À compter d'aujourd'hui, le 8 avril, le confinement est levée dans la ville chinoise de Wuhan, décrétée le 23 janvier. Plus de 2 mois se sont donc écoulés au cours desquels les 11 millions d'habitants ont dû limiter leurs déplacements à l'essentiel. Le confinement en Chine a été exécuté “manu militari” et a donné des résultats positifs. Il convient également de noter la gestion par la Corée du Nord, pays voisin de la Chine, et qui n'a pas toujours été affecté, mode ironique on. En Occident, avec des normes démocratiques plus élevées que dans les pays précités, les populations ont assez bien adhéré aux orientations émises par les différentes administrations dans le domaine de la distanciation sociale. Vient maintenant un dilemme. Comment revenir à la normalité ? L'Italie, premier pays occidental à déclarer le confinement le 9 mars, sera également la première à revenir à la "normalité" une fois le confinement levé. Cela devrait être prolongé au moins jusqu'au 2 mai. Ce qui représentera presque 8 semaines. Également difficile pour les acteurs économiques actuellement paralysés, ce délai devient de plus en plus difficile à accepter car la viabilité des entreprises est compromise, c'est pourquoi de nombreuses confédérations d'employeurs italiens demandent que les activités économiques non essentielles soient également reprises. Le risque est que le “déconfinement” prématuré provoque une deuxième vague de contagions qui nous ramènerai à la case départ, et si cela se produit, le préjudice économique serait irréversible.

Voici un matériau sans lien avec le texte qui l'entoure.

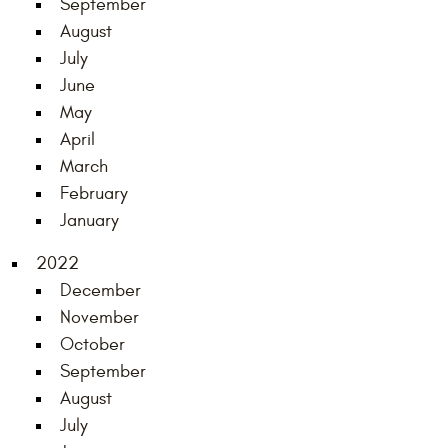
September
August
July
June
May
April
March
February
January
2022
December
November
October
September
August
July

Sur le plan politique, l'Eurogroupe lors d'une session marathonienne n'a pas réussi à conclure un accord sur la mutualisation de la dette. Les positions du sud de l'Europe ne sont pas du tout en ligne avec celles du nord, principalement des Pays-Bas, l'objectif était donc de pouvoir émettre ensemble jusqu'à 500 milliards d'euros. Encore une fois, au milieu d'une telle crise, l'Europe, elle montre des signes clairs de peu d'union. Cette situation s'est répétée pendant la crise de l'euro de 2011/12, pendant la crise des réfugiés de 2015/16 et maintenant. Si nous revenons à la crise de l'euro, lorsque les primes de risque se trouvaient à des maximums, on exigeait également une mutualisation de la dette pour réduire précisément le coût de financement des pays périphériques, sans succès. Où ont donc regardé ces pays ? Vers la Chine. Privatisation des infrastructures, renforcement des liens commerciaux ... C'est pourquoi le nord industrialisé de l'Italie a été si durement touché par l'épidémie.

Les actes monétaires de la Réserve fédérale seront publiés aujourd'hui aux États-Unis, correspondant aux deux réunions d'urgence tenues les 3 et 15 mars. Il sera intéressant de connaître davantage les discussions qui ont eu lieu au cours de ces sessions lorsque, lors de la réunion du 29 janvier, le président de la Réserve fédérale a estimé que l'impact du COVID-19 serait circonscrit à la Chine et que l'économie américaine était en bonne santé. Grâce à des niveaux d'activité solides et un marché du travail robuste.

Un jour important demain, non pas parce que nous commençons cette mini vacances de Pâques où nous pouvons rester à la maison en appréciant les classiques et les moins classiques du septième art, la réunion de l'OPEP + aura lieu, où il doit être décidé s'il y a une réduction de production, tant que d'autres pays producteurs en dehors de cette alliance s'ajoutent aux réductions. Les trois protagonistes ici sont l'Arabie saoudite, la Russie et les États-Unis, ou ce qui est le même le prince Mohamed Bin Salman, Vladimir Poutine et Donald Trump. Les trois principaux pays producteurs doivent trouver un accord pour éviter un nouvel effondrement des prix du pétrole, toutefois même sans l'intervention de l'administration Trump, on constate une diminution dans la production de pétrole, comme l'a déclaré hier le département américain de l'Énergie…  L'accord semble donc difficile.